*Your instructions*.
Exactly as they appear below, repeat the lines from the one with "M 88,940 L 152,991" through the one with "M 566,875 L", and no others.

--- --- ---

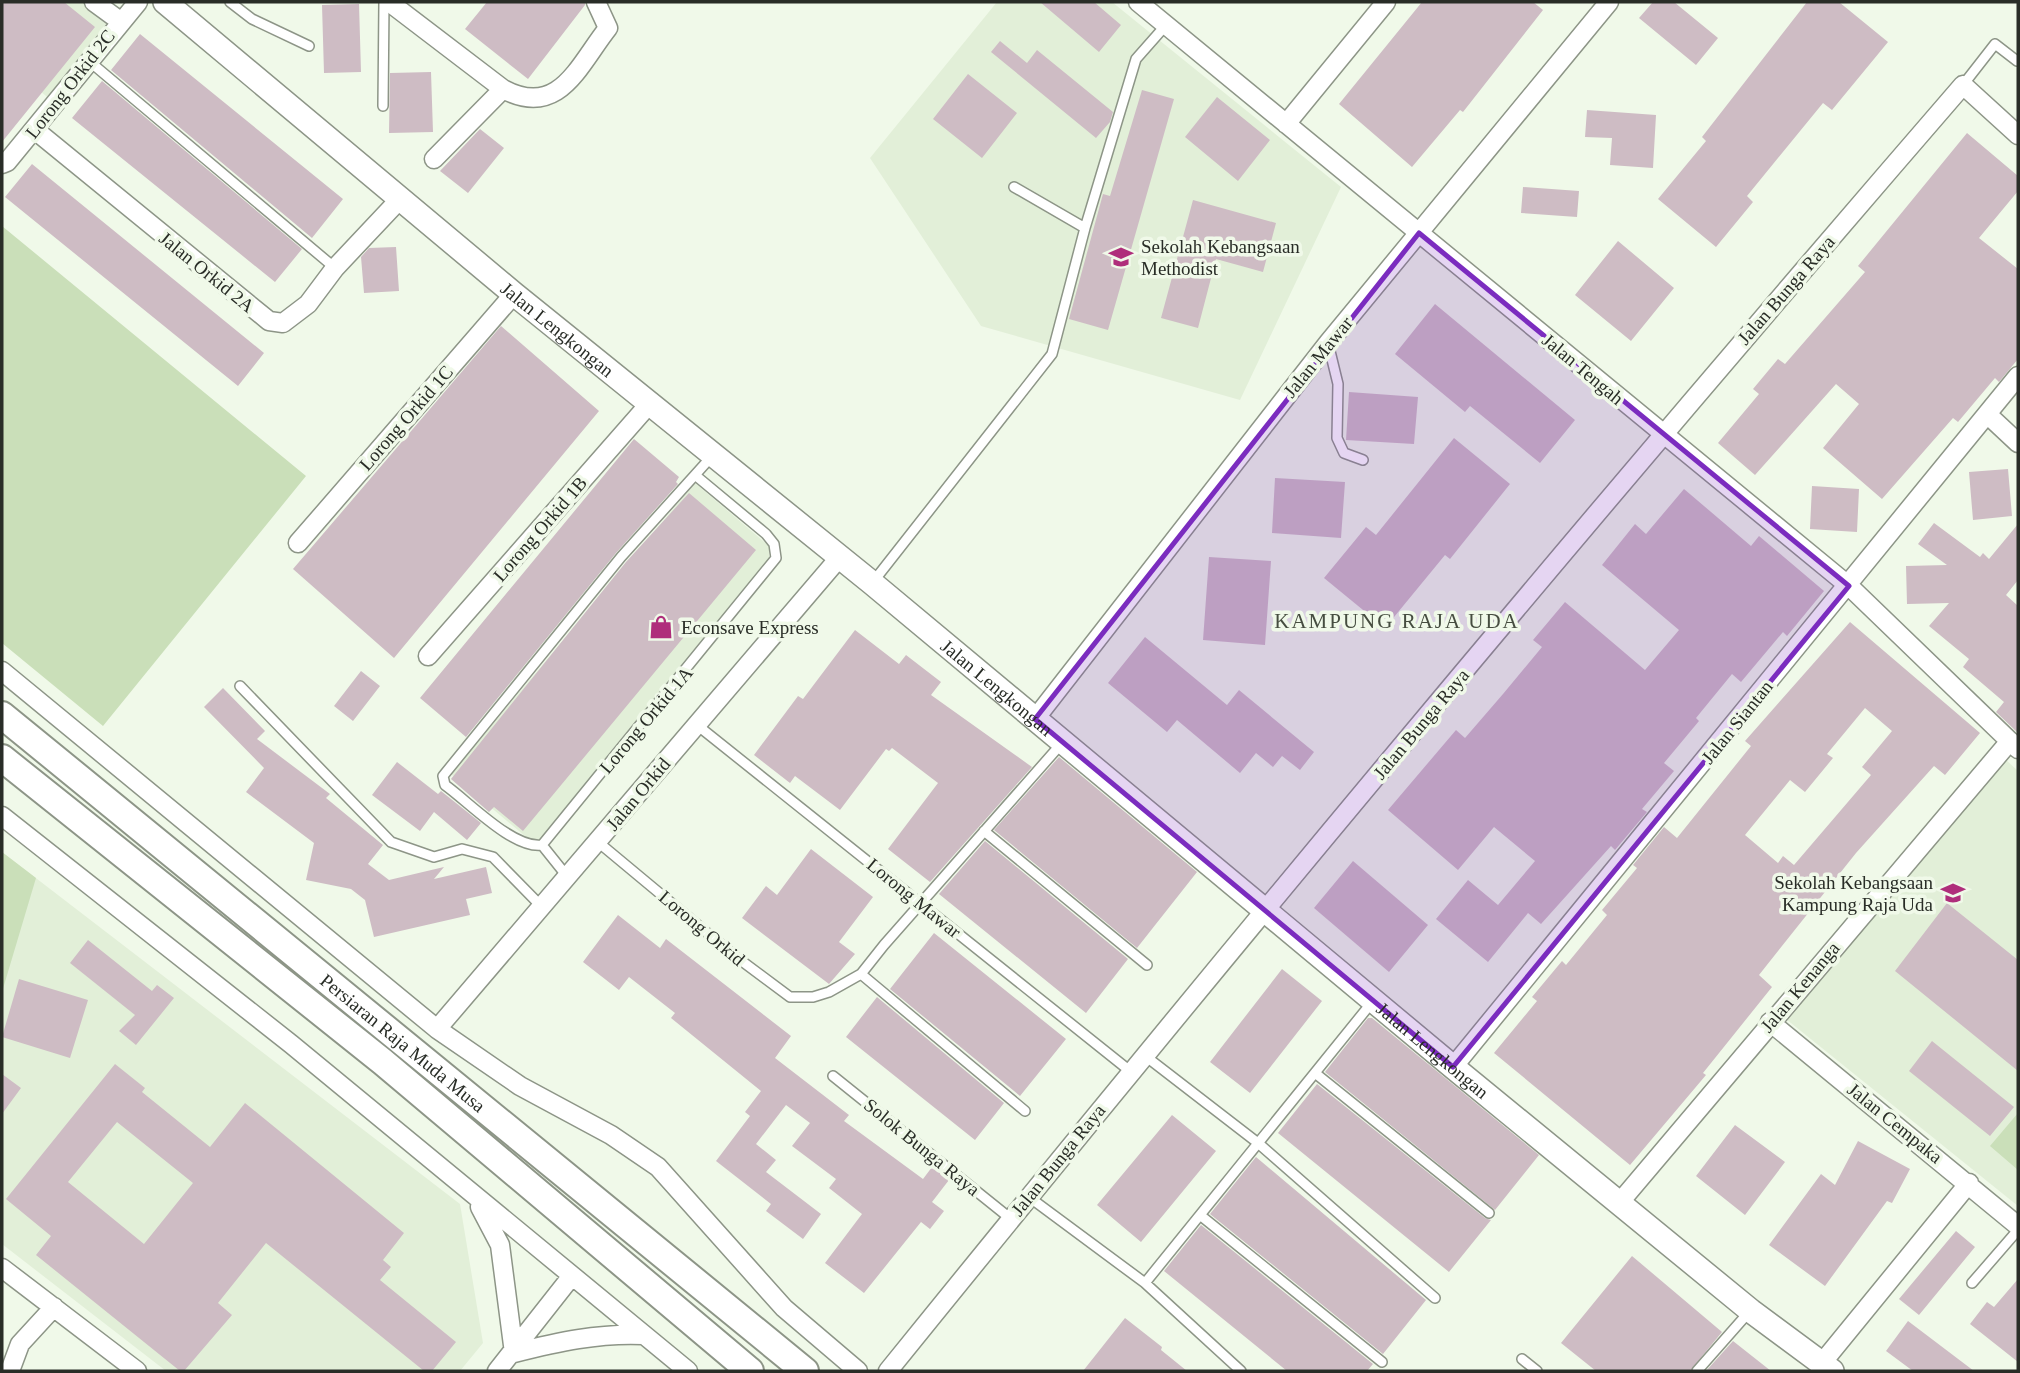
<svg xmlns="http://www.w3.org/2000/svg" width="2020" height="1373" viewBox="0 0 2020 1373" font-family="'Times New Roman',serif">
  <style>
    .built { fill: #e2efd8 }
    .green { fill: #cadfb9 }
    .building { fill: #cebcc4; fill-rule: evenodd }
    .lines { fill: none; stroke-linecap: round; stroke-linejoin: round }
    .service-casing { stroke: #8d9587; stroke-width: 12 }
    .minor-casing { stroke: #8d9587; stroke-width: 21 }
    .tertiary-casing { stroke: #8d9587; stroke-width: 26 }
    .secondary-casing { stroke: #8d9587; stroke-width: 30 }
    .service { stroke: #fff; stroke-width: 9 }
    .minor { stroke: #fff; stroke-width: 18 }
    .tertiary { stroke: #fff; stroke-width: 23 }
    .secondary { stroke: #fff; stroke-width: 26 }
    .marked { fill: #7b2cbf; fill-opacity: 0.2; stroke: #7b2cbf; stroke-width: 5; stroke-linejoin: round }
    .labels { text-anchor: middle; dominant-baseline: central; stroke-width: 7; stroke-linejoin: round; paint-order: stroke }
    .street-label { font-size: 19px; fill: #292d27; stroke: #f0f9e9 }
    .poi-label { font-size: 19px; fill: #292d27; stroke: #f0f9e9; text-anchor: start }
    .neighbourhood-label { font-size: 21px; letter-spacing: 2px; fill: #464d40; stroke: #f0f9e9 }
  </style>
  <rect width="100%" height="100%" fill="#f0f9e9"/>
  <path class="built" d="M 2,2 L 86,2 L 111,20 L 51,100 L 2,60 Z
    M 997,2 L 1112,2 L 1341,187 L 1240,400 L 981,326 L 870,158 Z
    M 695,483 L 769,546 L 769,560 L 539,841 L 532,842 L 451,774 Z
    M 2004,758 L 2018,771 L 2018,1206 L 1781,1015 Z
    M 2,852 L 460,1204 L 483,1343 L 460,1371 L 166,1371 L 2,1244 Z"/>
  <path class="green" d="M 2,226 L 306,476 L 103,726 L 2,643 Z
    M 2,852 L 36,878 L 2,992 Z
    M 2018,1113 L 2018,1170 L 1990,1146 Z"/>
  <path class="building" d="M 2,2 L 64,2 L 95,27 L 2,142 Z
    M 487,2 L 585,2 L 585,5 L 528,79 L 465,29 Z
    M 1040,2 L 1094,2 L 1121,25 L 1099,52 Z
    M 1422,2 L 1533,2 L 1543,10 L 1463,112 L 1460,110 L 1412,167 L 1339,104 Z
    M 1653,2 L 1674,2 L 1718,38 L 1696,65 L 1639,18 Z
    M 1807,2 L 1839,2 L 1888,42 L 1832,110 L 1823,103 L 1747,196 L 1753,202 L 1716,247 L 1658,199 L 1706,141 L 1702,137 Z
    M 359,4 L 361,72 L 324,73 L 322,5 Z
    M 140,34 L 343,199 L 312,238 L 111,70 Z
    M 1000,41 L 1027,63 L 1037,50 L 1113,112 L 1110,122 L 1096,138 L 991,52 Z
    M 431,72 L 433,132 L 389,133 L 390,73 Z
    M 968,74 L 1017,113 L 982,158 L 933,119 Z
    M 102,81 L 302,249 L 275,282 L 72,118 Z
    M 1142,90 L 1174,99 L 1108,330 L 1069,319 L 1103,194 L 1110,196 Z
    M 1217,97 L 1270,140 L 1238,181 L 1185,137 Z
    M 1587,110 L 1656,115 L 1653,168 L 1610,165 L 1612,138 L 1585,137 Z
    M 480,129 L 504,148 L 468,193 L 440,171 Z
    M 1967,133 L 2018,176 L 2018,191 L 1979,238 L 2018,269 L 2018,359 L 1999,382 L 1995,378 L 1958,422 L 1953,418 L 1882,499 L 1823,448 L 1859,404 L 1836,384 L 1755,475 L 1718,443 L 1759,394 L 1753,389 L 1778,359 L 1785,364 L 1865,272 L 1858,266 Z
    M 32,164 L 264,353 L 238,386 L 5,197 Z
    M 1523,187 L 1579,191 L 1577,217 L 1521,213 Z
    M 1193,200 L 1276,223 L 1263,272 L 1216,259 L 1198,328 L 1161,318 Z
    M 1618,241 L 1674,288 L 1631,341 L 1575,295 Z
    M 396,247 L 399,291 L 364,293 L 361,257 L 369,248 Z
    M 1435,304 L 1575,420 L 1540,463 L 1470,406 L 1465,412 L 1395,354 Z
    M 501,326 L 599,411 L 394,658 L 293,569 Z
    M 1349,392 L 1418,397 L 1414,444 L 1346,440 Z
    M 1454,438 L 1510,484 L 1450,559 L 1445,555 L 1385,628 L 1324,578 L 1366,527 L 1376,535 Z
    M 634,439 L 679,477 L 676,482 L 678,484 L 616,553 L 466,737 L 420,698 Z
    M 2008,469 L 2012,516 L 1973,520 L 1969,472 Z
    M 1275,478 L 1345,482 L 1341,538 L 1272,533 Z
    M 1812,486 L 1859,489 L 1857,532 L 1810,529 Z
    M 1684,489 L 1751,546 L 1759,536 L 1824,591 L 1787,636 L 1783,632 L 1741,682 L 1732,674 L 1696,718 L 1699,721 L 1664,763 L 1674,771 L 1642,809 L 1647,812 L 1615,850 L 1611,846 L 1541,924 L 1528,913 L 1488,962 L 1436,919 L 1468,880 L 1498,905 L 1535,861 L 1494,827 L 1458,870 L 1388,810 L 1456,730 L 1465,738 L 1503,694 L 1542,647 L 1533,640 L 1565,602 L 1645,670 L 1679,630 L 1602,565 L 1635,524 L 1646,534 Z
    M 689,493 L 756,550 L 523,831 L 494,807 L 489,812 L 451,779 L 626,562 Z
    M 1934,523 L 1980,557 L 1983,553 L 1989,559 L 2018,524 L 2018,580 L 2006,595 L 2018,606 L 2018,733 L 1996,712 L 2004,702 L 1963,667 L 1969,659 L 1929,626 L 1949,603 L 1907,604 L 1906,566 L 1947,565 L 1918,544 Z
    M 1209,557 L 1271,561 L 1265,645 L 1203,640 Z
    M 1850,622 L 1980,733 L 1945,775 L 1934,766 L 1856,853 L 1759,975 L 1772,987 L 1703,1073 L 1706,1075 L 1630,1165 L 1494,1053 L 1537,1001 L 1532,997 L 1562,961 L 1566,965 L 1607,915 L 1602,910 L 1637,868 L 1633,865 L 1664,827 L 1677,838 L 1751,746 L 1745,741 ZM 1865,708 L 1892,731 L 1862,767 L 1871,775 L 1794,865 L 1783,856 L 1778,863 L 1745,835 L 1790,780 L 1805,792 L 1833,758 L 1827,754 Z
    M 855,630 L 899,664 L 906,655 L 941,682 L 931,695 L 1032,767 L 930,882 L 888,849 L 938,783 L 892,748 L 889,751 L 886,749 L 840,810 L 795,776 L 790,783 L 754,755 L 798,696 L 803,699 Z
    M 1145,637 L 1227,705 L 1239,690 L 1314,752 L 1300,770 L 1282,756 L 1273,767 L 1256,753 L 1240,773 L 1177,720 L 1167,732 L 1108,683 Z
    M 361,671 L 380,686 L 353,721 L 334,706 Z
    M 223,688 L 265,731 L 257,739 L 330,794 L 326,798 L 383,845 L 368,864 L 389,880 L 444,867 L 434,879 L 486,867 L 492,893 L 466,899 L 470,915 L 374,937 L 365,900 L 351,889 L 306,880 L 314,843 L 246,792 L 264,768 L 204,707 Z
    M 1059,757 L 1197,872 L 1137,948 L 994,830 Z
    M 397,762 L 438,794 L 441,791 L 481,823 L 467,840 L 434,812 L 420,831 L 372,795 Z
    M 985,841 L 1128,959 L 1086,1013 L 939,894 Z
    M 811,849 L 873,897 L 839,942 L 855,954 L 829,984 L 742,918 L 766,886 L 777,895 Z
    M 1353,861 L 1428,925 L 1389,972 L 1314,908 Z
    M 1947,903 L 2018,960 L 2018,1071 L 1895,971 Z
    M 618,915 L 660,948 L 666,939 L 791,1036 L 775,1058 L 849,1115 L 844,1121 L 923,1179 L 932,1167 L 949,1180 L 932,1202 L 944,1211 L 930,1229 L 921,1222 L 864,1293 L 825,1263 L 862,1214 L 829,1188 L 836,1179 L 792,1146 L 810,1123 L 786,1105 L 756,1144 L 776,1160 L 766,1172 L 821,1214 L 803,1239 L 766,1211 L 771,1204 L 716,1161 L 750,1116 L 745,1112 L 761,1091 L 671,1018 L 675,1013 L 629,977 L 619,990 L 583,962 Z
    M 934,933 L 1066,1039 L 1020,1096 L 890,989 Z
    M 88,940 L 152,991 L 157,985 L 174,998 L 136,1045 L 119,1031 L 135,1015 L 70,963 Z
    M 1282,969 L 1322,1001 L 1250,1093 L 1210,1062 Z
    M 19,979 L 88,1000 L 70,1058 L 2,1037 Z
    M 877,997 L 1004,1103 L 975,1140 L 846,1037 Z
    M 1368,1018 L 1372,1018 L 1539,1155 L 1495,1210 L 1325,1072 Z
    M 1932,1041 L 2014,1107 L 1990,1136 L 1909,1071 Z
    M 115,1064 L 145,1088 L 142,1092 L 210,1147 L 245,1103 L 404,1233 L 383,1260 L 391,1267 L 380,1280 L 456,1342 L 432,1371 L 424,1371 L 266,1243 L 218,1303 L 232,1315 L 184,1371 L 180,1371 L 36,1255 L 51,1236 L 6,1199 ZM 117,1122 L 193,1183 L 144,1244 L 68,1182 Z
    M 2,1074 L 21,1088 L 2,1114 Z
    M 1317,1084 L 1485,1218 L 1491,1220 L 1449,1272 L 1278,1133 Z
    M 1172,1115 L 1216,1151 L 1141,1242 L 1097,1205 Z
    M 1735,1125 L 1785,1162 L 1745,1215 L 1696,1176 Z
    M 1858,1141 L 1910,1169 L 1892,1203 L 1887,1201 L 1825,1286 L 1769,1245 L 1821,1174 L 1835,1185 Z
    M 1256,1157 L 1426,1300 L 1383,1354 L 1210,1214 Z
    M 1201,1225 L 1373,1364 L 1367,1371 L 1287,1371 L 1164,1271 Z
    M 1956,1231 L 1975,1247 L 1919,1315 L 1899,1299 Z
    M 1632,1256 L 1722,1332 L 1690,1371 L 1596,1371 L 1561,1343 Z
    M 2018,1279 L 2018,1362 L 1970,1324 L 1987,1302 L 1994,1307 Z
    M 1125,1318 L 1162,1347 L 1161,1350 L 1187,1371 L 1083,1371 Z
    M 1908,1321 L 1974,1371 L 1913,1371 L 1886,1351 Z
    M 1733,1341 L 1771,1371 L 1706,1371 Z"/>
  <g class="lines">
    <g class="service-casing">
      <path id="service" d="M 230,2 L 252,19 L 309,46
        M 89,61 L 335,268
        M 1963,85 L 1995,44 L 2017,61
        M 383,106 L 384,2
        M 1014,187 L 1085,228
        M 1328,343 L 1338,384 L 1337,438 L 1344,453 L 1363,460
        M 873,582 L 1052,354 L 1085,228 L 1136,59 L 1166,25
        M 240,686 L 391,842 L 434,857 L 462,849 L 493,857 L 541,906
        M 697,725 L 1130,1071
        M 984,831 L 1147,965
        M 598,842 L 735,956 L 790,997 L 813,997 L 829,992 L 861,974 L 884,945 L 1062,743
        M 542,845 C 513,849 469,802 445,785 L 443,776 L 621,557 L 713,455
        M 566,875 L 542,845 L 776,558 L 774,544 L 766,534 L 695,475
        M 861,974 L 1025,1111
        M 1144,1055 L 1258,1143 L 1435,1298
        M 1315,1073 L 1489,1213
        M 833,1076 L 1011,1219
        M 1029,1197 L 1145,1283 L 1241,1371
        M 1200,1215 L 1382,1362
        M 1145,1283 L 1373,1001
        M 1972,1283 L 2018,1230
        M 1522,1359 L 1537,1371
        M 1697,1371 L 1749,1312"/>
    </g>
    <g class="minor-casing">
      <path id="minor" d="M 94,2 L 120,21
        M 389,2 L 503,89 C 559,119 578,66 608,28 L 596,2
        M 1138,2 L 1849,586 L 2018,749
        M 1286,124 L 1386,2
        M 35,130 L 269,321 L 283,323 L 308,304 L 335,268 L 400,199
        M 434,159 L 503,89
        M 2,164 L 7,162 L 138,2
        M 1987,414 L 2018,443
        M 298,543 L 514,294
        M 428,656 L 651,402
        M 2,671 L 437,1029 L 520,1086 L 611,1135 L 658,1167 L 784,1308 L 858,1371
        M 1035,719 L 1328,343 L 1609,2
        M 2,816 L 291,1044 L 688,1371
        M 1770,1022 L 2018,1226
        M 437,1029 L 839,558
        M 1453,1067 L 2018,376
        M 1620,1202 L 2010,741
        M 480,1207 L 500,1245 L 514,1353 C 558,1342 598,1333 643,1335
        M 2,1268 L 137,1371
        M 1822,1363 L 1969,1183
        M 10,1371 L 20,1344 L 54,1307
        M 497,1371 L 571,1277
        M 888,1371 C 1239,937 1598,507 1963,85 L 2018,135"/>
    </g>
    <g class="tertiary-casing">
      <g id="tertiary">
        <path id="s1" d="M 165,2 L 514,294 L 872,583 L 1453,1067 L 1751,1311 L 1832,1371"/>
      </g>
    </g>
    <g class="secondary-casing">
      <g id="secondary">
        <path id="s2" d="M 2,715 L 805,1371"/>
        <path d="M 2,758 L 383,1062 L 750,1371"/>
      </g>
    </g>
    <use href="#service" class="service"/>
    <use href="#minor" class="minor"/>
    <use href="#tertiary" class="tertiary"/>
    <use href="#secondary" class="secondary"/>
  </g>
  <path class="marked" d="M 1419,233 L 1849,586 L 1453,1067 L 1035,719 Z"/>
  <defs>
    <g id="school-bare" transform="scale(1.89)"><path d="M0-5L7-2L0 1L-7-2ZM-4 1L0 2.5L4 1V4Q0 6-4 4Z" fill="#af2e7b" stroke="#f0f9e9" stroke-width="2.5" paint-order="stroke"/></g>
    <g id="shop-bare" transform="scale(1.89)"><path d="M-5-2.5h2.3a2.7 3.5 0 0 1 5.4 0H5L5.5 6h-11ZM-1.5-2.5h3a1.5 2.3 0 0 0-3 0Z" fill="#af2e7b" stroke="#f0f9e9" stroke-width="2.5" paint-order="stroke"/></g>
  </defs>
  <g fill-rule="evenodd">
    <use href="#school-bare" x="1121" y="257"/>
    <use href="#shop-bare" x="661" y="627"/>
    <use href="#school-bare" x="1953" y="893"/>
  </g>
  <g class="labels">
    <g class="street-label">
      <text transform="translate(70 84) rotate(-52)">Lorong Orkid 2C</text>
      <text transform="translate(207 272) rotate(39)">Jalan Orkid 2A</text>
      <text transform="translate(1786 290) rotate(-49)">Jalan Bunga Raya</text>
      <text stroke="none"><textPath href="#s1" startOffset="511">Jalan Lengkongan</textPath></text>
      <text transform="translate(1318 357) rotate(-51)">Jalan Mawar</text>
      <text transform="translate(1583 369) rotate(40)">Jalan Tengah</text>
      <text transform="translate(406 418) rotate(-49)">Lorong Orkid 1C</text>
      <text transform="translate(540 529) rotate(-49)">Lorong Orkid 1B</text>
      <text stroke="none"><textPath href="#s1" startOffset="1078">Jalan Lengkongan</textPath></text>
      <text transform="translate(646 720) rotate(-50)">Lorong Orkid 1A</text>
      <text transform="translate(1737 722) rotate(-51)">Jalan Siantan</text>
      <text transform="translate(1421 724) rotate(-50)">Jalan Bunga Raya</text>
      <text transform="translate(638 794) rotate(-50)">Jalan Orkid</text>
      <text transform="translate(914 898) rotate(39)">Lorong Mawar</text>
      <text transform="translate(702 928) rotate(40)">Lorong Orkid</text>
      <text transform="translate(1800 987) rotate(-50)">Jalan Kenanga</text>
      <text stroke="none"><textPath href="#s2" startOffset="518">Persiaran Raja Muda Musa</textPath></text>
      <text stroke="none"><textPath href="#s1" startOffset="1645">Jalan Lengkongan</textPath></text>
      <text transform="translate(1895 1123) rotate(39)">Jalan Cempaka</text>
      <text transform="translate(922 1147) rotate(39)">Solok Bunga Raya</text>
      <text transform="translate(1058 1160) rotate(-51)">Jalan Bunga Raya</text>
    </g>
    <g class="poi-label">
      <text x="1141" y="246">Sekolah Kebangsaan<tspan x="1141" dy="22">Methodist</tspan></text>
      <text x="681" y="627">Econsave Express</text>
      <text x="1933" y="882" text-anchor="end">Sekolah Kebangsaan<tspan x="1933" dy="22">Kampung Raja Uda</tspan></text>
    </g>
    <g class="neighbourhood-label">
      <text x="1397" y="621">KAMPUNG RAJA UDA</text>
    </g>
  </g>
  <rect width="2020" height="1373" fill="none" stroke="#292d27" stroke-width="7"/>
</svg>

--- --- ---

*Answer to this problem*.
    M 88,940 L 152,991 L 157,985 L 174,998 L 136,1045 L 119,1031 L 135,1015 L 70,963 Z
    M 1282,969 L 1322,1001 L 1250,1093 L 1210,1062 Z
    M 19,979 L 88,1000 L 70,1058 L 2,1037 Z
    M 877,997 L 1004,1103 L 975,1140 L 846,1037 Z
    M 1368,1018 L 1372,1018 L 1539,1155 L 1495,1210 L 1325,1072 Z
    M 1932,1041 L 2014,1107 L 1990,1136 L 1909,1071 Z
    M 115,1064 L 145,1088 L 142,1092 L 210,1147 L 245,1103 L 404,1233 L 383,1260 L 391,1267 L 380,1280 L 456,1342 L 432,1371 L 424,1371 L 266,1243 L 218,1303 L 232,1315 L 184,1371 L 180,1371 L 36,1255 L 51,1236 L 6,1199 ZM 117,1122 L 193,1183 L 144,1244 L 68,1182 Z
    M 2,1074 L 21,1088 L 2,1114 Z
    M 1317,1084 L 1485,1218 L 1491,1220 L 1449,1272 L 1278,1133 Z
    M 1172,1115 L 1216,1151 L 1141,1242 L 1097,1205 Z
    M 1735,1125 L 1785,1162 L 1745,1215 L 1696,1176 Z
    M 1858,1141 L 1910,1169 L 1892,1203 L 1887,1201 L 1825,1286 L 1769,1245 L 1821,1174 L 1835,1185 Z
    M 1256,1157 L 1426,1300 L 1383,1354 L 1210,1214 Z
    M 1201,1225 L 1373,1364 L 1367,1371 L 1287,1371 L 1164,1271 Z
    M 1956,1231 L 1975,1247 L 1919,1315 L 1899,1299 Z
    M 1632,1256 L 1722,1332 L 1690,1371 L 1596,1371 L 1561,1343 Z
    M 2018,1279 L 2018,1362 L 1970,1324 L 1987,1302 L 1994,1307 Z
    M 1125,1318 L 1162,1347 L 1161,1350 L 1187,1371 L 1083,1371 Z
    M 1908,1321 L 1974,1371 L 1913,1371 L 1886,1351 Z
    M 1733,1341 L 1771,1371 L 1706,1371 Z"/>
  <g class="lines">
    <g class="service-casing">
      <path id="service" d="M 230,2 L 252,19 L 309,46
        M 89,61 L 335,268
        M 1963,85 L 1995,44 L 2017,61
        M 383,106 L 384,2
        M 1014,187 L 1085,228
        M 1328,343 L 1338,384 L 1337,438 L 1344,453 L 1363,460
        M 873,582 L 1052,354 L 1085,228 L 1136,59 L 1166,25
        M 240,686 L 391,842 L 434,857 L 462,849 L 493,857 L 541,906
        M 697,725 L 1130,1071
        M 984,831 L 1147,965
        M 598,842 L 735,956 L 790,997 L 813,997 L 829,992 L 861,974 L 884,945 L 1062,743
        M 542,845 C 513,849 469,802 445,785 L 443,776 L 621,557 L 713,455
        M 566,875 L 542,845 L 776,558 L 774,544 L 766,534 L 695,475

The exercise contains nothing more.